**Work to complete**.
Using the passage on Maurus, answer these questions:
1. In what year was Maurus installed as Bishop of Csanád?
2. From which abbey did Maurus come, according to Gerard's shorter legend?
3. To which town did Gerard send Maurus to visit the schools?

**Passage shown**.
········

- Installed: 1046
- Term ended: 1053 or later
- Predecessor: Gerard
- Successor: unknown

Personal details
- Denomination: Roman Catholic

= Maurus (bishop of Csanád) =

Hungarian Benedictine monk and bishop (died after 1053)

Maurus (Mór; died after 1053) was a Hungarian Benedictine monk in the 11th century, who served as the second Bishop of Csanád from 1046 until at least 1053.

==Early life==
Segments of Maurus' life are preserved by the Long Life of Saint Gerard, the hagiography of Saint Gerard Sagredo, the first bishop of Csanád and his predecessor. Maurus was a confidant of Gerard, who tasked with the conversion of the pagan inhabitants of his diocese after its establishment in 1030. Some historians – e.g. Samu Borovszky – argued that Maurus was of Venetian origin too, and accompanied Gerard from Venice to the Kingdom of Hungary around 1020. However, Gerard's legend says that while Stephen I of Hungary convinced the monk not to continue his pilgrimage to the Holy Land, he sent his traveling companions secretly on their way. Gerard's shorter legend states that Maurus was a Benedictine monk from the Bakonybél Abbey, where near Gerard lived as a hermit from around 1024. There, Maurus became a "faithful companion" of Gerard.

After Stephen I installed Gerard as the first bishop of Csanád in 1030, Maurus followed him to the newly established diocese. The Long Life of Saint Gerard narrates that Gerard established an ecclesiastical school in his episcopal see Csanád (today Cenad, Romania). When its teacher, cantor Walther asked the bishop for another magister to help him in his work due to the growing number of students, Gerard sent Maurus to Székesfehérvár in order to visit the schools located there. Maurus found a German named Henry, who, thereafter, became lector of the students.

········

Dataset entries:
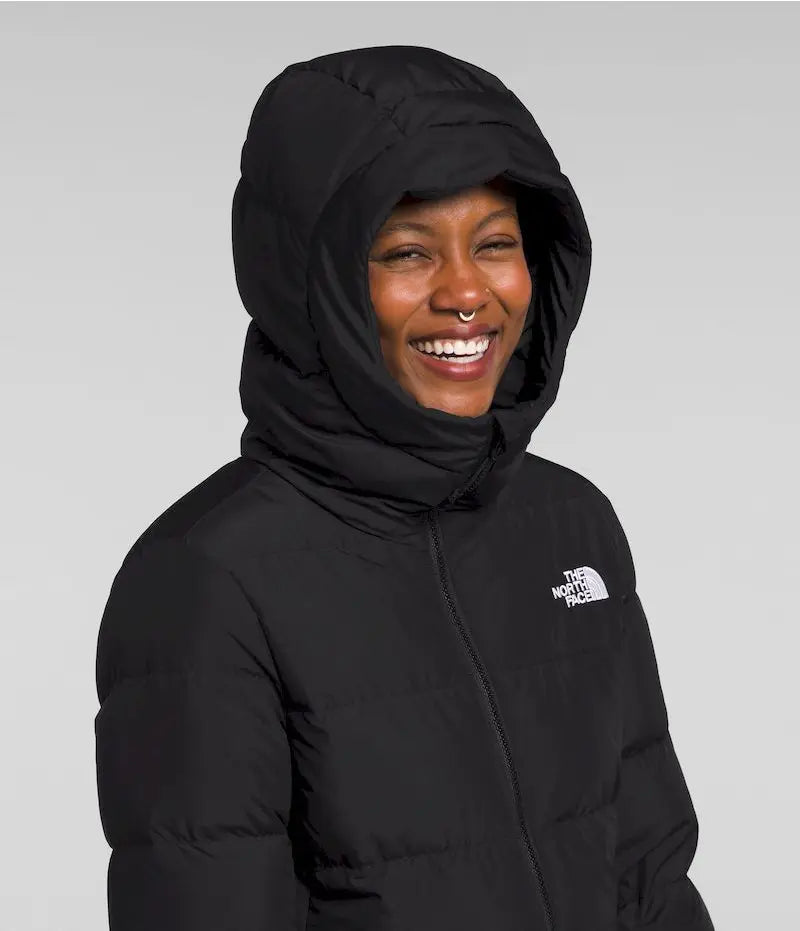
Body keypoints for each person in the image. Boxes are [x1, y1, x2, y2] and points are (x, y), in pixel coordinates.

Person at [94, 45, 715, 931]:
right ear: (313, 286)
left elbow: (649, 878)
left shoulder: (571, 525)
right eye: (408, 252)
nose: (467, 293)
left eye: (495, 244)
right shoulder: (207, 580)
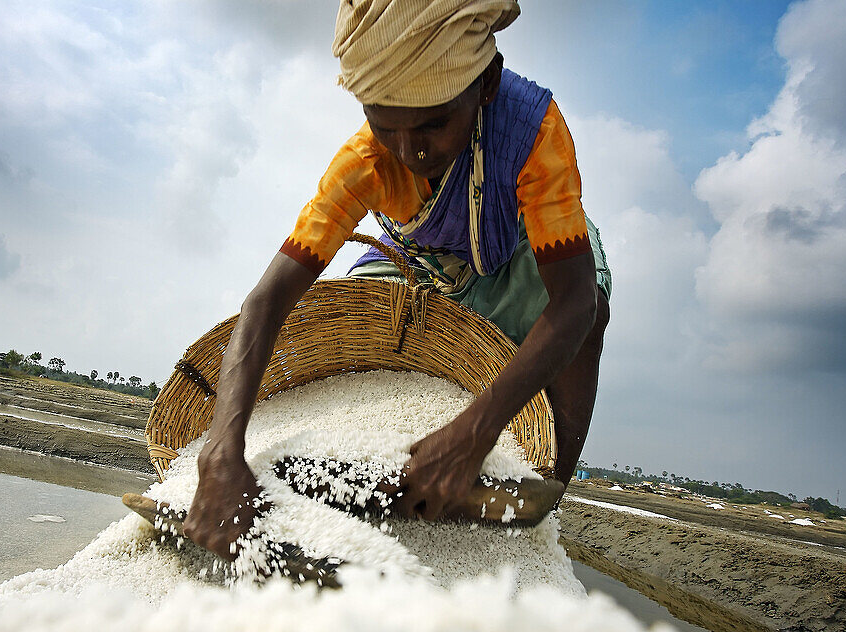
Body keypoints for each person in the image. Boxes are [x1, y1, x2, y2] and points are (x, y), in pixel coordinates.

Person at [184, 0, 610, 560]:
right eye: (386, 126)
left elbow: (573, 299)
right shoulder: (367, 161)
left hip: (520, 255)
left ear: (484, 85)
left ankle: (542, 499)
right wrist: (220, 453)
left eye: (434, 123)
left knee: (591, 314)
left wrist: (471, 436)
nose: (411, 152)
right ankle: (381, 477)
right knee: (372, 315)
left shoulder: (532, 131)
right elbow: (265, 304)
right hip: (419, 260)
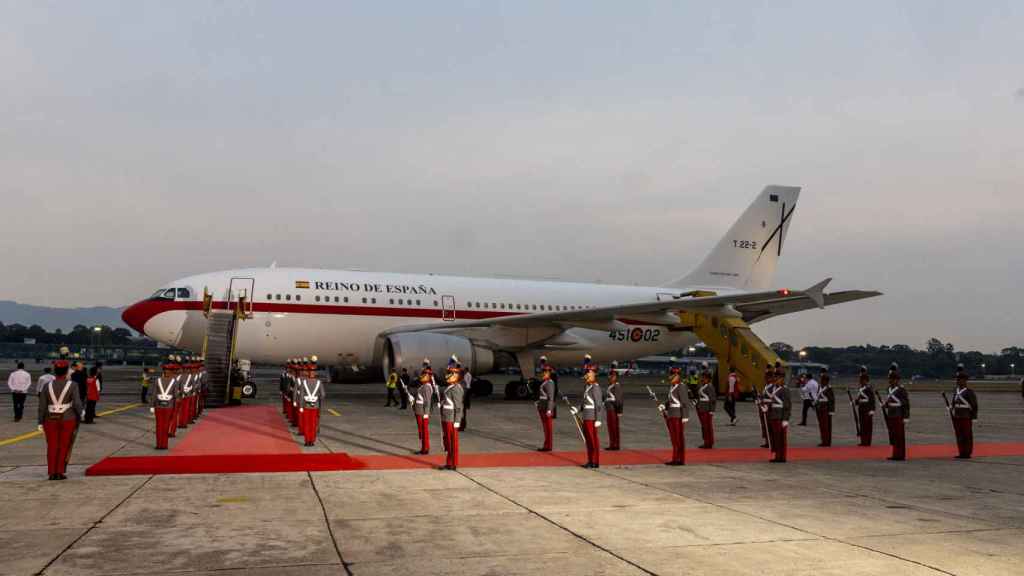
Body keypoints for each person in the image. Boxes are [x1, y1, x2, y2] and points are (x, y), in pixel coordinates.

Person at [38, 359, 83, 480]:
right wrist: (81, 413)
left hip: (49, 419)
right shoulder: (73, 385)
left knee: (52, 445)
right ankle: (60, 471)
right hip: (68, 418)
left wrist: (40, 422)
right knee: (64, 445)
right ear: (66, 372)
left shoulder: (47, 386)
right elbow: (77, 403)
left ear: (55, 371)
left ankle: (52, 472)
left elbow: (42, 406)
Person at [572, 355, 604, 469]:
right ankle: (590, 460)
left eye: (589, 374)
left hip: (592, 418)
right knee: (588, 441)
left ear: (594, 374)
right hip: (586, 417)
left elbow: (599, 404)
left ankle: (595, 461)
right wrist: (577, 409)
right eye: (586, 374)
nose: (587, 376)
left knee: (593, 440)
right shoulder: (587, 387)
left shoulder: (595, 388)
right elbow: (584, 402)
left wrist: (599, 419)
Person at [661, 359, 688, 465]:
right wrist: (664, 405)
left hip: (678, 415)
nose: (670, 377)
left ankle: (679, 459)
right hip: (672, 414)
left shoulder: (681, 387)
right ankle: (675, 458)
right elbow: (671, 400)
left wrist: (685, 416)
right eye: (671, 375)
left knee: (678, 438)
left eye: (673, 375)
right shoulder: (672, 387)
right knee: (673, 438)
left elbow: (685, 402)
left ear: (677, 376)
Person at [439, 359, 465, 470]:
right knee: (448, 442)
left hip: (452, 419)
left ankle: (454, 463)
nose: (447, 375)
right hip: (446, 417)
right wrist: (441, 404)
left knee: (453, 443)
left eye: (450, 373)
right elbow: (448, 401)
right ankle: (449, 463)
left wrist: (457, 421)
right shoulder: (450, 387)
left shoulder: (456, 388)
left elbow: (459, 407)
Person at [882, 363, 910, 461]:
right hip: (891, 414)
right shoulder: (888, 389)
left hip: (898, 414)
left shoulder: (901, 390)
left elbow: (906, 404)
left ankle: (900, 455)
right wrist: (885, 405)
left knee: (899, 436)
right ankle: (895, 454)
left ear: (896, 380)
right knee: (893, 435)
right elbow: (889, 401)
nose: (890, 380)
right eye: (889, 379)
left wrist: (906, 417)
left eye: (892, 379)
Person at [951, 365, 979, 459]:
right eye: (957, 380)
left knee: (967, 435)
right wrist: (951, 408)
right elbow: (954, 402)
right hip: (957, 416)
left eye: (960, 380)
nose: (958, 381)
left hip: (966, 416)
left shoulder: (969, 392)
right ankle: (961, 452)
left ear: (965, 381)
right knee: (959, 435)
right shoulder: (956, 391)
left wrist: (974, 417)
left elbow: (974, 405)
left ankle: (967, 453)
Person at [151, 358, 179, 449]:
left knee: (159, 426)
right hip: (169, 407)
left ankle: (159, 445)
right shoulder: (174, 382)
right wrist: (175, 407)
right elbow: (176, 396)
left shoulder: (157, 380)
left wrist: (152, 405)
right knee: (166, 426)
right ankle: (164, 445)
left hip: (158, 406)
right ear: (171, 372)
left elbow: (154, 394)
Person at [765, 373, 791, 462]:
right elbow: (772, 401)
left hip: (780, 416)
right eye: (775, 378)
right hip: (773, 415)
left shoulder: (785, 390)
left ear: (782, 379)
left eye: (778, 378)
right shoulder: (774, 388)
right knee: (775, 437)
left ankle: (782, 457)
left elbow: (787, 405)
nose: (776, 380)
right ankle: (777, 456)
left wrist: (785, 419)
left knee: (781, 438)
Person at [299, 359, 324, 446]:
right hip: (315, 406)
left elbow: (301, 395)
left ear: (309, 373)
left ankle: (306, 441)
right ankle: (312, 441)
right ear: (315, 373)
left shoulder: (304, 382)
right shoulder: (319, 382)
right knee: (313, 425)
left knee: (307, 424)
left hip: (306, 406)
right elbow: (323, 395)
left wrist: (301, 407)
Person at [412, 359, 435, 454]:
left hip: (422, 412)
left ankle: (425, 449)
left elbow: (427, 401)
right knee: (421, 431)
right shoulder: (423, 386)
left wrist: (426, 413)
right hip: (419, 410)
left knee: (424, 431)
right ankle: (423, 448)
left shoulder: (426, 387)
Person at [535, 360, 556, 452]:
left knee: (548, 428)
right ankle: (546, 444)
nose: (543, 374)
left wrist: (549, 410)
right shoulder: (545, 382)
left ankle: (548, 446)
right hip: (542, 406)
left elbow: (551, 398)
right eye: (543, 372)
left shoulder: (550, 383)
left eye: (546, 372)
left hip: (546, 407)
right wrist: (538, 402)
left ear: (549, 373)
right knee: (545, 427)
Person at [814, 369, 835, 447]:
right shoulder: (820, 387)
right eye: (821, 380)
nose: (821, 381)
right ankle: (824, 440)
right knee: (822, 425)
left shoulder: (829, 388)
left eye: (823, 380)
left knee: (826, 426)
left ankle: (827, 441)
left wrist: (831, 410)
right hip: (820, 408)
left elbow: (832, 400)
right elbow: (818, 397)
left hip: (826, 408)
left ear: (826, 381)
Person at [604, 361, 623, 450]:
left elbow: (619, 400)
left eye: (611, 376)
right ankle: (612, 444)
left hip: (613, 410)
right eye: (609, 376)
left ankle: (615, 445)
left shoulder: (616, 386)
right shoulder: (610, 386)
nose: (609, 377)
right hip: (609, 409)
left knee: (614, 428)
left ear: (615, 377)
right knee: (610, 428)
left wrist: (619, 411)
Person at [856, 366, 876, 446]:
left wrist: (872, 410)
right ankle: (863, 441)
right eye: (860, 379)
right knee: (862, 425)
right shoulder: (861, 388)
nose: (860, 381)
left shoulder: (868, 388)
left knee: (867, 426)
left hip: (867, 408)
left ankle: (867, 441)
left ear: (865, 380)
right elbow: (860, 398)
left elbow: (872, 400)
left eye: (861, 380)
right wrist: (856, 402)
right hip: (861, 408)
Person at [460, 365, 472, 431]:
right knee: (462, 414)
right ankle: (462, 426)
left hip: (462, 401)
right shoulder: (462, 382)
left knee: (462, 414)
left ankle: (462, 426)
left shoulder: (463, 382)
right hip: (462, 400)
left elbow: (464, 393)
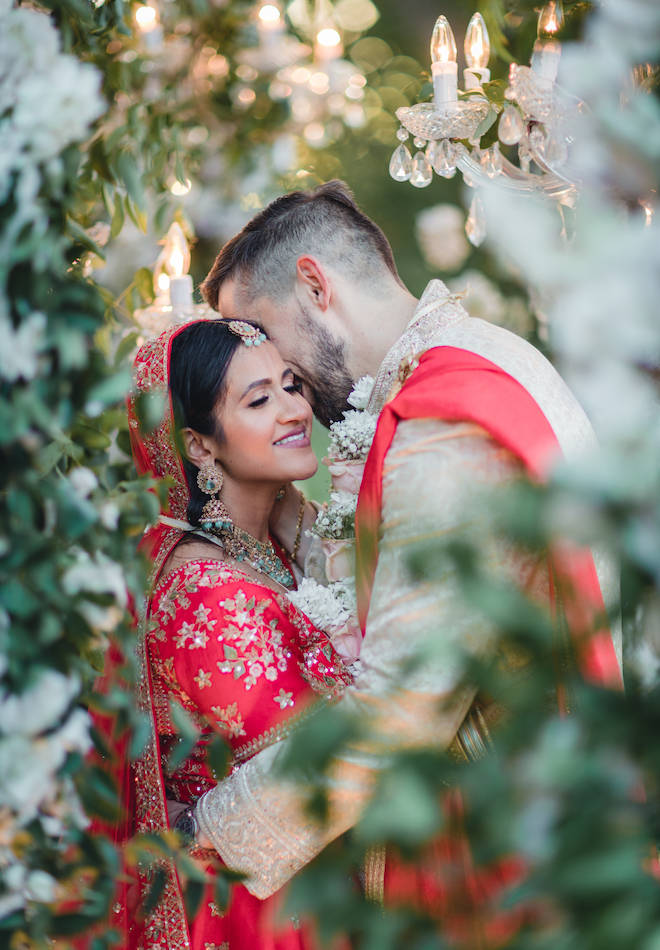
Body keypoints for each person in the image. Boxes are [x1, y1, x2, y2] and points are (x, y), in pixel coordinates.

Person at [181, 179, 624, 941]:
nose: (260, 361)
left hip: (506, 855)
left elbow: (400, 703)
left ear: (315, 286)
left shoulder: (443, 423)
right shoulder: (483, 360)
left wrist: (216, 825)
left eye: (259, 329)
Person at [118, 317, 352, 950]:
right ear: (198, 447)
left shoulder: (258, 542)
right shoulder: (209, 595)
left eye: (290, 384)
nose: (294, 409)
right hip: (254, 911)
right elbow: (325, 767)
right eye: (259, 399)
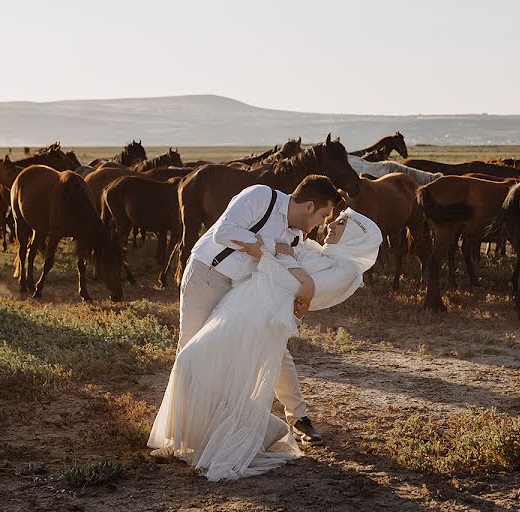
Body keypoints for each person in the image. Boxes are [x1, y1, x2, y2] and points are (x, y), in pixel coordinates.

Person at [147, 206, 383, 481]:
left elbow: (301, 289)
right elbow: (290, 259)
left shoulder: (348, 272)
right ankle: (206, 435)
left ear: (356, 235)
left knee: (200, 361)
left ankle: (232, 436)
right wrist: (280, 255)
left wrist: (269, 256)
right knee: (196, 361)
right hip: (243, 300)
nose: (330, 225)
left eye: (340, 223)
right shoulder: (320, 252)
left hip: (262, 314)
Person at [174, 175, 341, 445]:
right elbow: (224, 232)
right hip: (207, 276)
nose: (322, 222)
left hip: (244, 289)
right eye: (323, 215)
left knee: (275, 343)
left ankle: (298, 416)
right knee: (191, 350)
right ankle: (185, 430)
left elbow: (295, 264)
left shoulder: (296, 237)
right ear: (309, 206)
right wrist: (274, 247)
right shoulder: (261, 197)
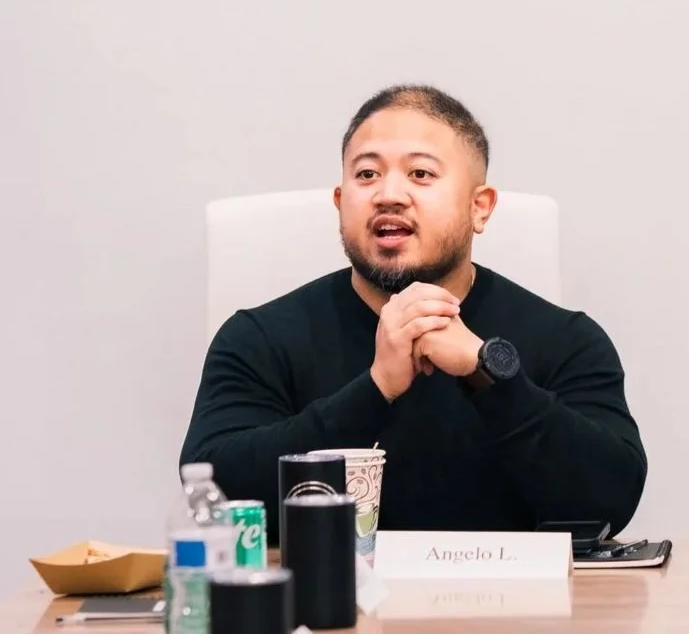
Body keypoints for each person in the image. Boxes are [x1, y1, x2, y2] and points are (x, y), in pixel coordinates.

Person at [180, 84, 647, 541]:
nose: (389, 194)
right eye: (366, 175)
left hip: (511, 613)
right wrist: (375, 390)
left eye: (421, 174)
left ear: (479, 208)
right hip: (322, 612)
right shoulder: (259, 338)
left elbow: (609, 500)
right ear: (341, 204)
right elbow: (216, 496)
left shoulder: (567, 339)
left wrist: (488, 376)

········

**Written answer**.
1. 1046
2. Bakonybél Abbey
3. Székesfehérvár